In 2009, Lucene.NET graduated (some infrastructure changes still need to happen) from ASF incubation and became a full-fledged member of the Lucene ecosystem. While I’m not closely involved with Lucene.NET, the community continues to provide value to those looking for a solid search library in .NET. Since the project is mostly autogenerated from the Java sources, the .NET version has tracked the Lucene Java releases fairly closely.
Looking forward, I expect the .NET version will strive to maintain a lockstep march with Lucene releases.
Similar to .NET, PyLucene produces a Python port of Lucene Java. In 2009, PyLucene was formerly welcomed into the Lucene fold via a software donation by Andi Vajda. It continues to produce releases of PyLucene in lockstep with Lucene Java.
Lucy is a “loose” ‘C’ port of Lucene. Lucy finally got off the ground in 2009 and is steadily working on building out a core search library that provides fast search capabilities for languages like Perl, C and Ruby.
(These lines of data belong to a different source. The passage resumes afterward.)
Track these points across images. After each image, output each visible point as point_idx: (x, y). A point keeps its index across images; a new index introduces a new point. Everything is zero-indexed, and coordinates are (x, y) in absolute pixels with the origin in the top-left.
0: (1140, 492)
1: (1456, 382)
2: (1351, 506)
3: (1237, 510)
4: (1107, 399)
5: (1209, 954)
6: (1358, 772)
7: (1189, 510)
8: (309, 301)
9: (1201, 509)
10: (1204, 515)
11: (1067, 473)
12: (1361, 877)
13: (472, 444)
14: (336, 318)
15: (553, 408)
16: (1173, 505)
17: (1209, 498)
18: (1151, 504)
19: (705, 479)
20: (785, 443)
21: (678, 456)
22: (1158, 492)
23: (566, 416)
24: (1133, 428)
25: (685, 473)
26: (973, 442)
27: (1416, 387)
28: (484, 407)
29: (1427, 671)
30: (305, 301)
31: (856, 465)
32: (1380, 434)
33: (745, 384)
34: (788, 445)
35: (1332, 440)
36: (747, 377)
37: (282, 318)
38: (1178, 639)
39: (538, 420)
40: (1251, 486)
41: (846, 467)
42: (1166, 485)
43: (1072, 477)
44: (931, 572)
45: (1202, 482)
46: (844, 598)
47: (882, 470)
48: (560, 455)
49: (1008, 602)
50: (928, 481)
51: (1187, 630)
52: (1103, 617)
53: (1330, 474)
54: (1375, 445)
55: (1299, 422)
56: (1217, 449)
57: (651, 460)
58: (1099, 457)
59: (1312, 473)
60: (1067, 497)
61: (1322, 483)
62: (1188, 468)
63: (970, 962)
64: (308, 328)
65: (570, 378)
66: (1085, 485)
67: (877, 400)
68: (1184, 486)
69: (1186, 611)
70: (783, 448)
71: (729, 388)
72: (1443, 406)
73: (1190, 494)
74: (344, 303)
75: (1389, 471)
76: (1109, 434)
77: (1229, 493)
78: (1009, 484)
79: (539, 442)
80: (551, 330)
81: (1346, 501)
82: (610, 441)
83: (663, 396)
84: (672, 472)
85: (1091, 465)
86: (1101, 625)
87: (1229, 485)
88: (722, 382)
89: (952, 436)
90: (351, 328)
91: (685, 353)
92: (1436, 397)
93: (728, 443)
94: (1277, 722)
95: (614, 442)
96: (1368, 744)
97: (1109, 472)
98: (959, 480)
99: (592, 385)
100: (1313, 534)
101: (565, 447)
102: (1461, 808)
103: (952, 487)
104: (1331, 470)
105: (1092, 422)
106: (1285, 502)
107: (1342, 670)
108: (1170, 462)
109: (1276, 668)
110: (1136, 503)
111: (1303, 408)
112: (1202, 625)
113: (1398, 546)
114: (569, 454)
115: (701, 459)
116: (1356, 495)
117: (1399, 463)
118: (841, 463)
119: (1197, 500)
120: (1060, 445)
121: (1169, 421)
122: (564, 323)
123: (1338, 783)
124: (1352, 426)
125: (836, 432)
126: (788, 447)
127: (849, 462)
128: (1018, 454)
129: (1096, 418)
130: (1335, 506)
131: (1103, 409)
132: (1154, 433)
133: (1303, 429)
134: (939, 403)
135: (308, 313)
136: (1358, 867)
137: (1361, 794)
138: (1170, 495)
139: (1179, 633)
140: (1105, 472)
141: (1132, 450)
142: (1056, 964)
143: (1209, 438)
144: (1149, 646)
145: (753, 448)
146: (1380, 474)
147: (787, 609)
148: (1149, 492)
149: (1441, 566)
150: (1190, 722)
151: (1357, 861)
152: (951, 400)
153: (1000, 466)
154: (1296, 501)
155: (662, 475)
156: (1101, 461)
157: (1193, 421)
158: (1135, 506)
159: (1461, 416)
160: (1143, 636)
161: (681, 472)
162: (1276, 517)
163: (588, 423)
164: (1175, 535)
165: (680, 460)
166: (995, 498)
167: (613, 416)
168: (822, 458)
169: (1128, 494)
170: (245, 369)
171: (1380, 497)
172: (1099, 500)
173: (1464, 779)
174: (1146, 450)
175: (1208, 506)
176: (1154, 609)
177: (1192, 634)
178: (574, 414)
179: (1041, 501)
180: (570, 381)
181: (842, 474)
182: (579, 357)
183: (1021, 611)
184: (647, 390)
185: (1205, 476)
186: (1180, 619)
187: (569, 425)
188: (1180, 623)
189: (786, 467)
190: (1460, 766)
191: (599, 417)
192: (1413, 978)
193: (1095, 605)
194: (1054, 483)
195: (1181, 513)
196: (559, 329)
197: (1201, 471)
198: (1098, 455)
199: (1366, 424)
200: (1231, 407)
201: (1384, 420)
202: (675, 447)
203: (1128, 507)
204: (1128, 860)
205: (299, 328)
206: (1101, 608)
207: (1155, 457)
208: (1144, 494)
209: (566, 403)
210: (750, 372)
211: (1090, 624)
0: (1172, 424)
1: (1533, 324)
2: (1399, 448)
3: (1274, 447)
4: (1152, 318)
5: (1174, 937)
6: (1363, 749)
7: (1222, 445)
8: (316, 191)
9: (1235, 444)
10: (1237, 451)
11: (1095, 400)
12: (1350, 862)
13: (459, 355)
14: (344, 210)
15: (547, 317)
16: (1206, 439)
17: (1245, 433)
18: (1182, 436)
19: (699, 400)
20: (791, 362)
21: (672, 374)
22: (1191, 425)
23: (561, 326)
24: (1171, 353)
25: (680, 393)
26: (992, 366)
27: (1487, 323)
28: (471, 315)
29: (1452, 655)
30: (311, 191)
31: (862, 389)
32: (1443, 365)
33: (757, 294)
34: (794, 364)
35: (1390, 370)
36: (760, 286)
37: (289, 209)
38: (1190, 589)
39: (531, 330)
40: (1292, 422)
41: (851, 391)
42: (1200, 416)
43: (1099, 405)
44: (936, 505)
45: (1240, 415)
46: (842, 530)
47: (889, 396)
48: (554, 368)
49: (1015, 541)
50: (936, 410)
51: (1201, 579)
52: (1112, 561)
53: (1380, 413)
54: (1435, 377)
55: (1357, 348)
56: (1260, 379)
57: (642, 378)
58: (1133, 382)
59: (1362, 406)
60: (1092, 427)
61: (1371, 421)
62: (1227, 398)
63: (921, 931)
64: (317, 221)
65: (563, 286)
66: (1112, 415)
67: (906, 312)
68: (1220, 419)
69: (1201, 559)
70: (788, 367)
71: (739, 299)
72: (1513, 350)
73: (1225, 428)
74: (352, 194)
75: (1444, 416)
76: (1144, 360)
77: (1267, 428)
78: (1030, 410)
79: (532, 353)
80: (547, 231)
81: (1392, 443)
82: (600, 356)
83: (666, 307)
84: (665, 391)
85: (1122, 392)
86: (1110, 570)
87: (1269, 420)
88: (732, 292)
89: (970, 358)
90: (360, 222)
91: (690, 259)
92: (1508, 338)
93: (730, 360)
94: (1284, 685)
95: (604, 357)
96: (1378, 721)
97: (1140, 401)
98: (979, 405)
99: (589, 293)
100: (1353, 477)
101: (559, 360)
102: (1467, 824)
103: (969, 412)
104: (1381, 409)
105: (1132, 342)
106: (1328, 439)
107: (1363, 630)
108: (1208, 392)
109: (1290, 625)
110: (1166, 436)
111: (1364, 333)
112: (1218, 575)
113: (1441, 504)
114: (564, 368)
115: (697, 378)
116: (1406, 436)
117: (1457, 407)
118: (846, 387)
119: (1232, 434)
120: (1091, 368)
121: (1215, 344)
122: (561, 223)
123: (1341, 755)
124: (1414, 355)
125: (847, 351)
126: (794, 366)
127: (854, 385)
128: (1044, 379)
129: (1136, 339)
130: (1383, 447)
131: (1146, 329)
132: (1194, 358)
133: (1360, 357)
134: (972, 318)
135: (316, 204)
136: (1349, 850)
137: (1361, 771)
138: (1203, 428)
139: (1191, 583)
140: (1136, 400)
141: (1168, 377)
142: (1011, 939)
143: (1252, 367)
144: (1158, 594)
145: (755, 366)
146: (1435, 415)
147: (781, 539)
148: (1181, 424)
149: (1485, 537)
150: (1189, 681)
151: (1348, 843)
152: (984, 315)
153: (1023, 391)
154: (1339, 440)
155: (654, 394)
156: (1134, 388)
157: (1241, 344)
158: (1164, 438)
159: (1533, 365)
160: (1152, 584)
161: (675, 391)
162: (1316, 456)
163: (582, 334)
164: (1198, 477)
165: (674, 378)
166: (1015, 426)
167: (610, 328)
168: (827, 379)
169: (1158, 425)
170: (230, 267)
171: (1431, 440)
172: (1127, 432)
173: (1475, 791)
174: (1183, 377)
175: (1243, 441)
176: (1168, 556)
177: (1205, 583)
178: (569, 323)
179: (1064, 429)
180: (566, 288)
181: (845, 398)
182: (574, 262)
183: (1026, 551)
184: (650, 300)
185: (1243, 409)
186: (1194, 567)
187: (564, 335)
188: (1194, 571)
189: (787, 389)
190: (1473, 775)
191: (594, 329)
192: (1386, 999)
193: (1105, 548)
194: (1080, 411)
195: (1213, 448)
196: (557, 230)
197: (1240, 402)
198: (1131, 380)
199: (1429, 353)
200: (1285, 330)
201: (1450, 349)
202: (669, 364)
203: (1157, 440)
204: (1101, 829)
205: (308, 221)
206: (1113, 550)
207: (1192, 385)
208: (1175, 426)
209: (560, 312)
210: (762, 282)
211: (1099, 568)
For 2010, look for Lucy to continue to grow its community while adding capabilities.
While the past is, of course, no prediction of the future, I think it’s safe to say Lucene is looking to continue to provide significant capabilities and value to both well established and new communities alike. With open source, you never know where the next good idea is coming from, so make sure to stay tuned both here and on the mailing lists for more insight and more cool new capabilities.
Happy Holidays and here’s to an Open Source 2010!